Les questions de la signature, des stratégies éditoriales et celle, sous-jacente, de la polygraphie, participent de la longévité des carrières littéraires des romancières et de la fortune de leur production. D’une part, Bernier, Senécal et Le Normand amorcent leur activité littéraire avant 1930. Deux d’entre elles (Bernier et Le Normand) poursuivent en littérature après le déclenchement de la Seconde Guerre mondiale. Leur connaissance de la vie littéraire, leur inscription durable dans les réseaux, leurs pratiques d’écriture et les lieux dans lesquels elles diffusent leurs textes leur permettent de poursuivre, selon des modalités différentes, une trajectoire dans le champ. D’autre part, Berthiaume-Denault, Chenel et Clément mènent une carrière très courte, ne maintenant pas plus de trois ans leur rythme de production littéraire, en dépit d’une réception parfois encourageante. En effet, bien qu’elle reçoive le Prix d’Action intellectuelle en 1935, Clément se retire de la vie littéraire après la parution de son second roman en 1937. À mi-chemin entre les longues carrières des unes et la brièveté du parcours littéraire des autres, Senécal et Filion centralisent les ambitions et les déceptions d’une même génération. On le verra, la trajectoire de Senécal est marquée à la fois par la fulgurance de sa reconnaissance par les pairs, et par les mauvais placements que l’écrivaine accumule dans la poursuite de consolidation d’un capital. Invisible dans le

champ, ne pouvant s’appuyer sur aucun grand acteur pour l’accompagner dans la création, Filion quant à elle ne se désespère pas pour autant. Les quatre romans qu’elle publie entre 1935 et 1941 ainsi que les communiqués de presse qu’elle adresse aux journaux, soulignent la détermination d’une auteure qui, en dépit de ses nombreuses faiblesses littéraires et sociales, consacre la majeure partie de son temps à l’écriture. Au-delà du statut d’« écrivaine mineure » qui peut lui être attribué par le récit rétrospectif, n’en demeure pas moins que les romans et la trajectoire de Filion rendent compte d’un projet d’écriture né dans le journal – et plus précisément, dans la traduction littéraire – et qui se cristallise avec la production et l’auto-édition de plusieurs romans. Un autre élément témoigne de cet acharnement de Filion à vouloir exister dans le champ littéraire. Dans l’espace paratextuel de chaque titre, l’écrivaine précise systématiquement qu’elle a publié un roman chez Flammarion, Ma tante Odile. L’existence de ce roman est contestable, puisque ni les catalogues de la maison d’édition française, ni les bibliothèques ne contiennent une occurrence de ce titre.
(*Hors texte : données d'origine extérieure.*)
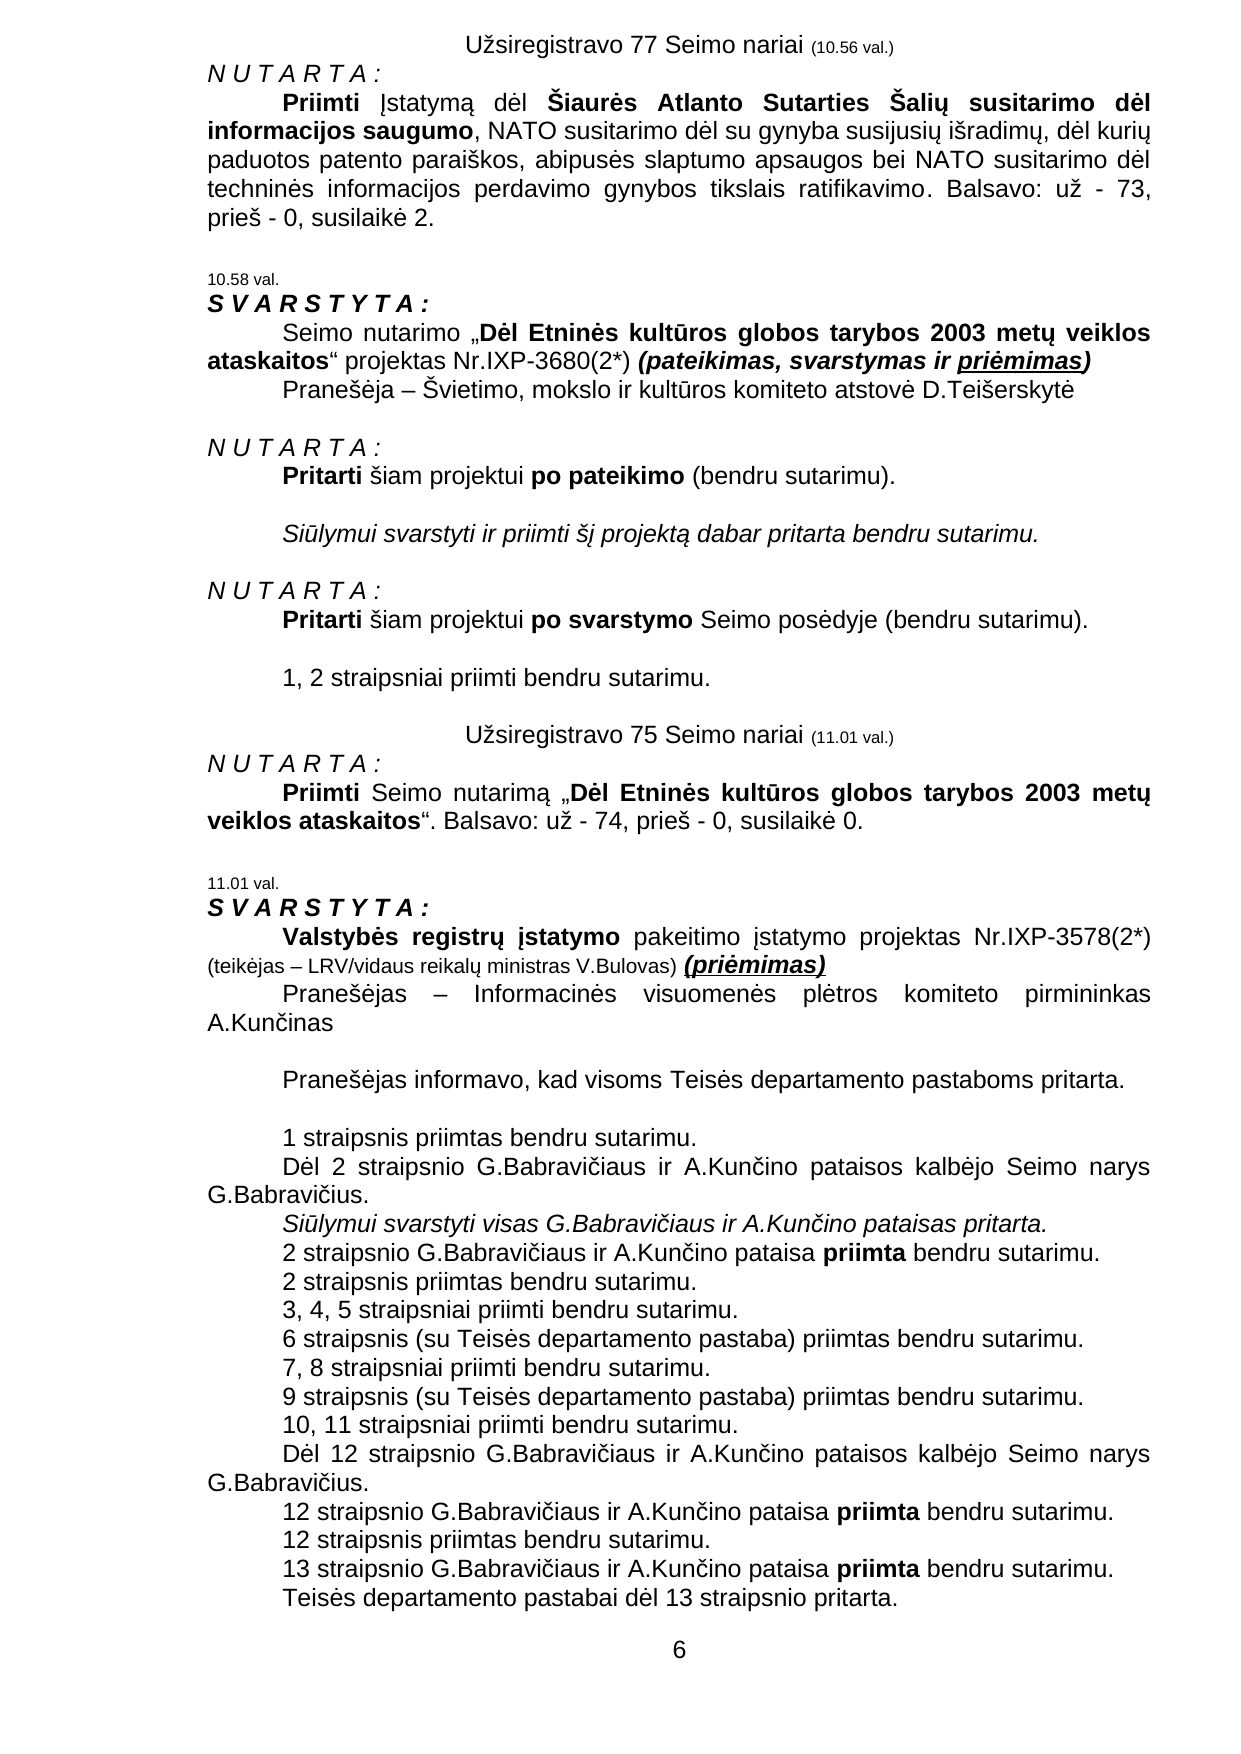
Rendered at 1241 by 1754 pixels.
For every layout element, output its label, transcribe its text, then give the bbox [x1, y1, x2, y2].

text Priimti Įstatymą dėl Šiaurės Atlanto Sutarties Šalių susitarimo dėl informacijos saugumo, NATO susitarimo dėl su gynyba susijusių išradimų, dėl kurių paduotos patento paraiškos, abipusės slaptumo apsaugos bei NATO susitarimo dėl techninės informacijos perdavimo gynybos tikslais ratifikavimo. Balsavo: už - 73, prieš - 0, susilaikė 2. [207, 87, 1152, 231]
text 7, 8 straipsniai priimti bendru sutarimu. [207, 1353, 1152, 1381]
text 1 straipsnis priimtas bendru sutarimu. [207, 1123, 1152, 1151]
text S V A R S T Y T A : [207, 289, 1152, 318]
text 12 straipsnis priimtas bendru sutarimu. [207, 1525, 1152, 1554]
text Teisės departamento pastabai dėl 13 straipsnio pritarta. [207, 1583, 1152, 1611]
text 2 straipsnis priimtas bendru sutarimu. [207, 1266, 1152, 1295]
text 9 straipsnis (su Teisės departamento pastaba) priimtas bendru sutarimu. [207, 1381, 1152, 1410]
text 10, 11 straipsniai priimti bendru sutarimu. [207, 1410, 1152, 1439]
text 13 straipsnio G.Babravičiaus ir A.Kunčino pataisa priimta bendru sutarimu. [207, 1554, 1152, 1583]
text Pritarti šiam projektui po svarstymo Seimo posėdyje (bendru sutarimu). [207, 605, 1152, 634]
text Užsiregistravo 75 Seimo nariai (11.01 val.) [207, 720, 1152, 749]
text Pranešėja – Švietimo, mokslo ir kultūros komiteto atstovė D.Teišerskytė [207, 375, 1152, 404]
text Dėl 12 straipsnio G.Babravičiaus ir A.Kunčino pataisos kalbėjo Seimo narys G.Babravičius. [207, 1439, 1152, 1496]
text Priimti Seimo nutarimą „Dėl Etninės kultūros globos tarybos 2003 metų veiklos ataskaitos“. Balsavo: už - 74, prieš - 0, susilaikė 0. [207, 778, 1152, 835]
text Valstybės registrų įstatymo pakeitimo įstatymo projektas Nr.IXP-3578(2*) (teikėjas – LRV/vidaus reikalų ministras V.Bulovas) (priėmimas) [207, 921, 1152, 979]
text Siūlymui svarstyti visas G.Babravičiaus ir A.Kunčino pataisas pritarta. [207, 1209, 1152, 1238]
text Pranešėjas – Informacinės visuomenės plėtros komiteto pirmininkas A.Kunčinas [207, 979, 1152, 1036]
text 1, 2 straipsniai priimti bendru sutarimu. [207, 663, 1152, 691]
text 3, 4, 5 straipsniai priimti bendru sutarimu. [207, 1295, 1152, 1324]
text 10.58 val. [207, 270, 1152, 289]
text Pritarti šiam projektui po pateikimo (bendru sutarimu). [207, 461, 1152, 490]
text N U T A R T A : [207, 433, 1152, 461]
text 12 straipsnio G.Babravičiaus ir A.Kunčino pataisa priimta bendru sutarimu. [207, 1496, 1152, 1525]
text Užsiregistravo 77 Seimo nariai (10.56 val.) [207, 30, 1152, 59]
text Siūlymui svarstyti ir priimti šį projektą dabar pritarta bendru sutarimu. [207, 519, 1152, 548]
text Dėl 2 straipsnio G.Babravičiaus ir A.Kunčino pataisos kalbėjo Seimo narys G.Babravičius. [207, 1151, 1152, 1209]
text Seimo nutarimo „Dėl Etninės kultūros globos tarybos 2003 metų veiklos ataskaitos“ projektas Nr.IXP-3680(2*) (pateikimas, svarstymas ir priėmimas) [207, 318, 1152, 375]
text Pranešėjas informavo, kad visoms Teisės departamento pastaboms pritarta. [207, 1065, 1152, 1094]
text 2 straipsnio G.Babravičiaus ir A.Kunčino pataisa priimta bendru sutarimu. [207, 1238, 1152, 1266]
text N U T A R T A : [207, 576, 1152, 605]
text 11.01 val. [207, 873, 1152, 893]
text N U T A R T A : [207, 749, 1152, 778]
text S V A R S T Y T A : [207, 893, 1152, 921]
text 6 straipsnis (su Teisės departamento pastaba) priimtas bendru sutarimu. [207, 1324, 1152, 1353]
text N U T A R T A : [207, 59, 1152, 87]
Pur mensonge ou roman qui attendrait constamment d’être accepté et publié en France, Ma tante Odile révèle malgré tout les stratégies paratextuelles d’une auteure cherchant à démontrer sa légitimité aux yeux du lecteur et de la critique. Cet écart entre la faible visibilité et la relative reconnaissance des femmes dans la vie littéraire, et les efforts de placement qu’elles multiplient, y compris quand il s’agit de s’inventer une autre vie, témoigne de leurs conditions particulières de production et de réception dans le champ, tout comme il révèle l’audace des prises de position et des trajectoires, y compris celles des plus méconnues.